O advogado trabalhista Lucas Linzmayer Otsuka, membro da Comissão de Direitos do Trabalho da OAB-PR, segue a mesma linha e também defende a alteração na lei. “O argumento do relator para mudança é a dificuldade de ingresso das mulheres no mercado de trabalho e a permanência no emprego. A regra anterior era muito genérica e praticamente impossibilitava o trabalho das mulheres em locais insalubres, o que representava um problema diante da crise de desemprego. As grávidas querem e podem trabalhar, e estavam sem essa opção”, diz. Otsuka, no entanto, ressalta a necessidade do “princípio da precaução”, que os médicos e empresas deverão levar em consideração na hora de liberar a gestante para trabalhar em locais de risco.

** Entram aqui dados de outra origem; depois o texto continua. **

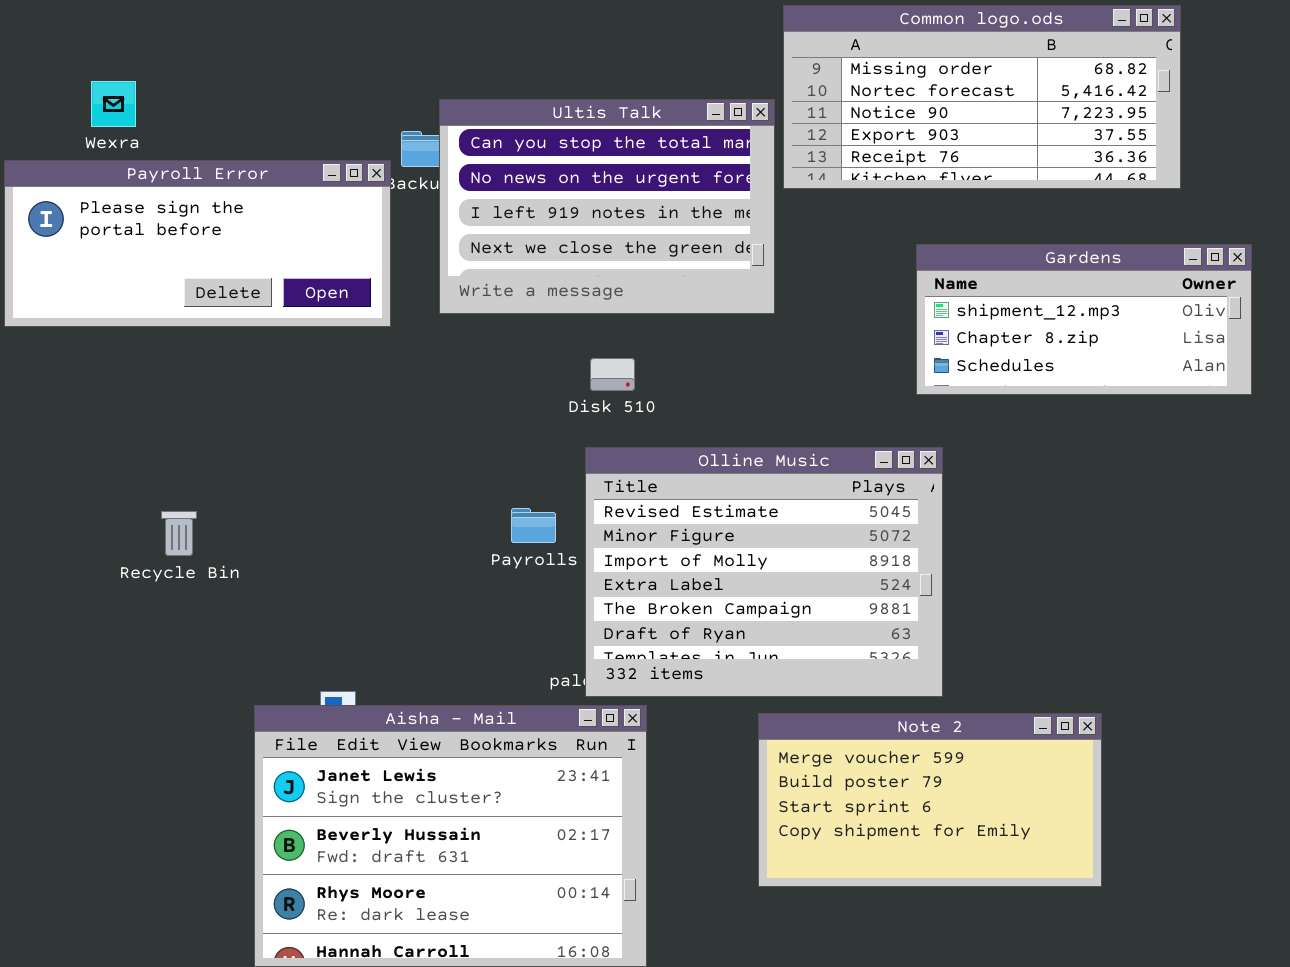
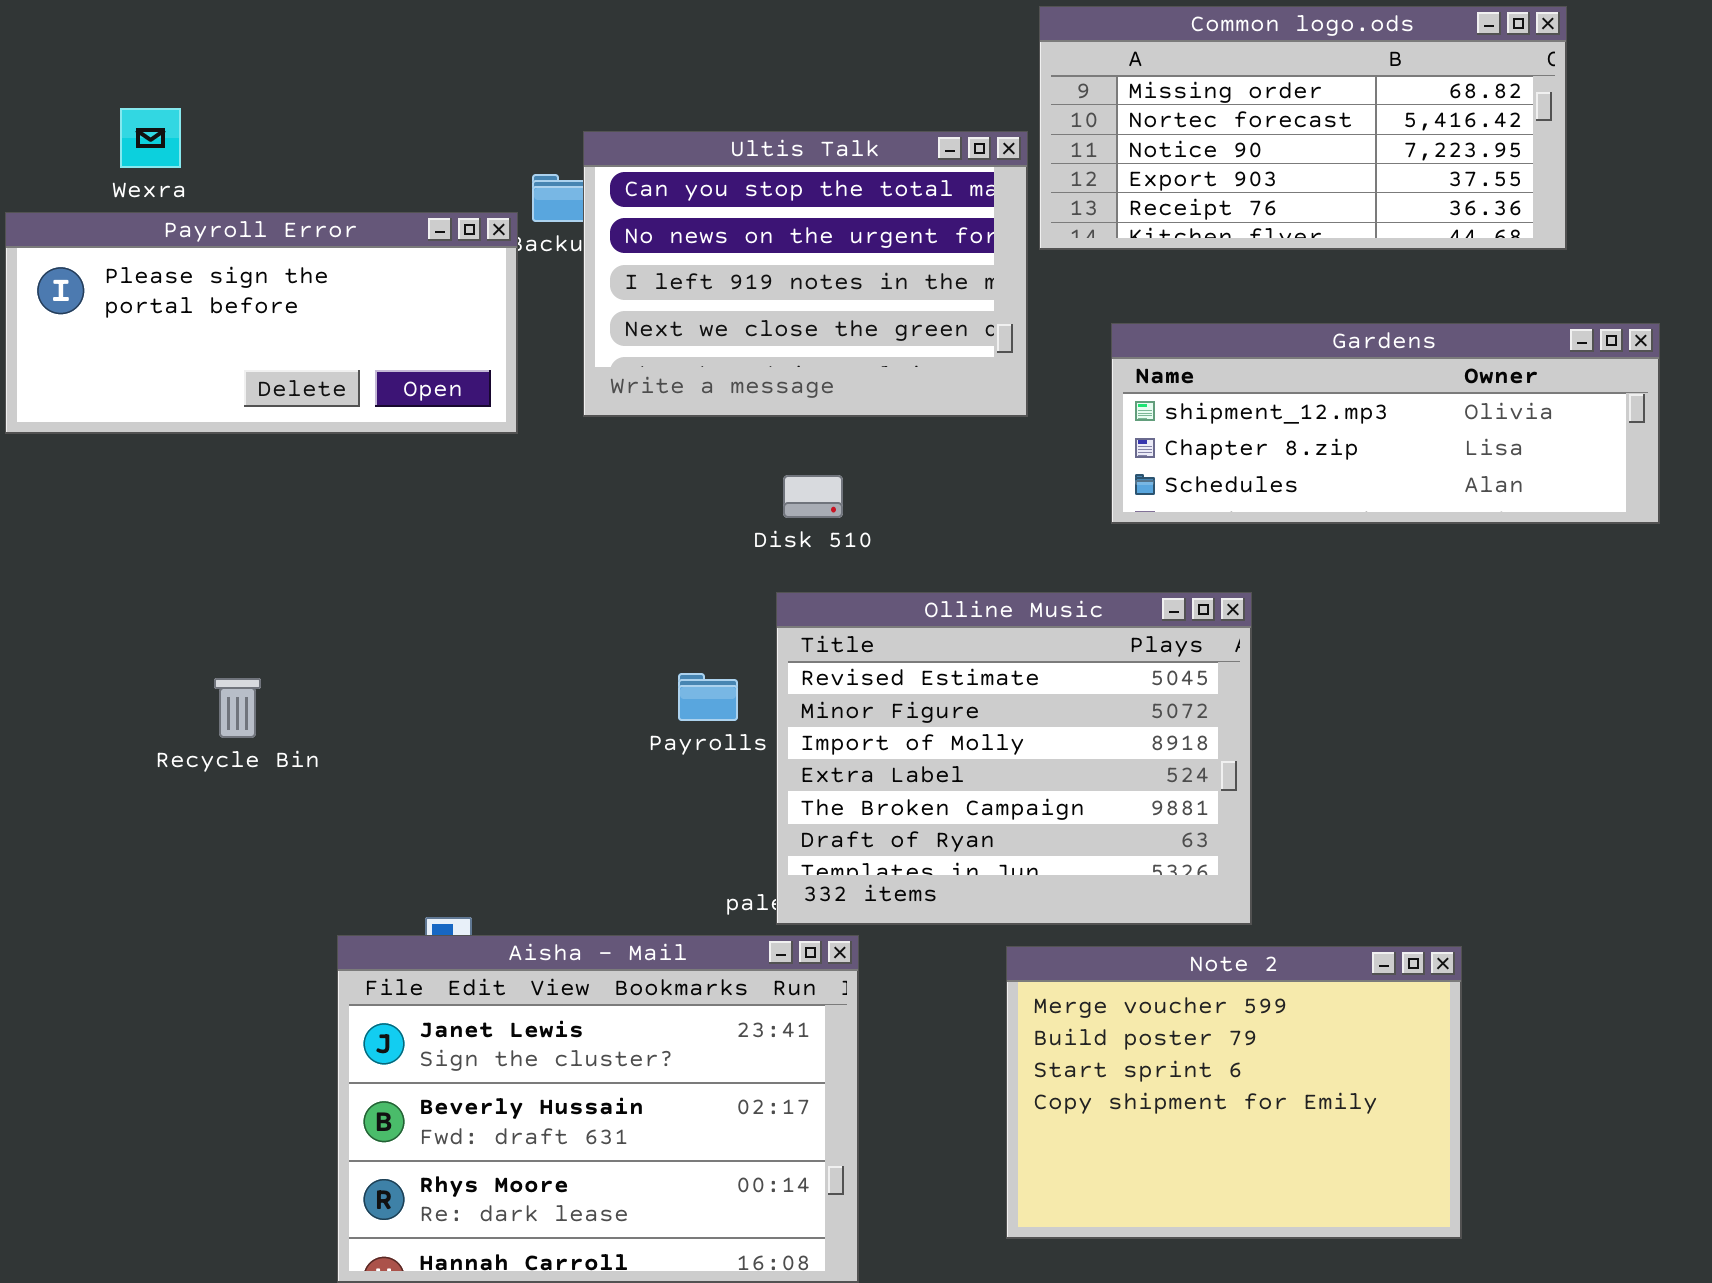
Gardens: [916,244,1252,395] -> [1111,323,1660,524], resized
Note 2: [758,713,1102,887] -> [1006,946,1462,1239], resized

“Dependendo do setor em que trabalhe em um hospital, uma grávida pode sofrer bastante, e não só pela insalubridade, mas por ter que carregar peso ou ficar muito tempo de pé”, lembra a enfermeira Bruna Ragonetti, 30 anos, que não tem filhos e trabalha em uma maternidade em Curitiba. “No meu trabalho atual o risco é mínimo, eu continuaria trabalhando se ficasse grávida”, ressalva.

O trabalho estressante pode provocar pressão alta. Foto: Burger/Phanie/AFP

A caracterização e classificação da insalubridade dependem de perícia técnica, a cargo de um médico ou um engenheiro do trabalho. Se o contato com o agente insalubre é eventual, não há direito ao adicional de insalubridade. Na legislação brasileira são reconhecidos como insalubres os trabalhos que exponham a: ruído contínuo, intermitente e de impacto superior ao limite de tolerância; exposição ao calor excessivo; exposição a radiações como raio-X, microondas, ultravioleta e laser; condições hiperbáricas; vibrações;  frio; umidade; fabricação e emprego de chumbo, pintura a pistola, pintura a pincel com tintas contendo hidrocarbonetos aromáticos; manuseio de álcalis cáusticos; fabricação e transporte de cal e cimento nas fases de grande exposição à poeira;  fabricação de esmaltes e vernizes; exposição a agentes químicos como acetona, gás cianídrico, gás amoníaco, álcool etílico, arsênico, benzeno, poeiras minerais e agentes biológicos em esgotos e cemitérios; coleta e industrialização de lixo urbano; contato com pacientes; atividade em estábulos, cavalariças e em locais com resíduos de animais deteriorados.

De acordo com a Sociedad Española de Ginecología y Obstetricia (SEGO), a exposição a ruídos acima de 80 decibéis, após 20 semanas de gravidez, pode provocar danos à audição dos bebês. Mulheres que trabalham oito horas por dia em um ambiente de muito barulho, que exige proteção auricular, correm mais risco de ter filhos com problemas auditivos. O barulho muito forte também leva o organismo da mãe a produzir hormônios ligados ao estresse, fazendo o coração acelerar, o que pode causar mal ao bebê.

Grávidas com ocupações mais pesadas que as obriguem, por exemplo, a levantar peso, ficar de pé por muitas horas ou a trabalhar demais, são mais propensas a ter pressão alta, parto prematuro e bebês de baixo peso. Passar muito tempo sentada dificulta a circulação sanguínea, aumenta o risco de inchaço dos pés e de dores nas costas. Movimentos repetitivos, como trabalhar no computador, em linhas de montagem ou costura, também podem ser danosos, porque as grávidas têm maior propensão a desenvolver a síndrome do túnel do carpo, que causa dor e dormência na mão. Produtos químicos usados na limpeza da casa principalmente pelas domésticas e funcionárias do setor de limpeza também fazem mal às gestantes, que podem sentir náusea ou dor de cabeça. O período da gravidez e todas as alterações que ele provoca no corpo feminino não são ainda levados em consideração como deveriam pelos empregadores, legisladores e pela sociedade em geral.  E a maioria das mulheres no mercado de trabalho está em idade fértil. Uma equação difícil de resolver.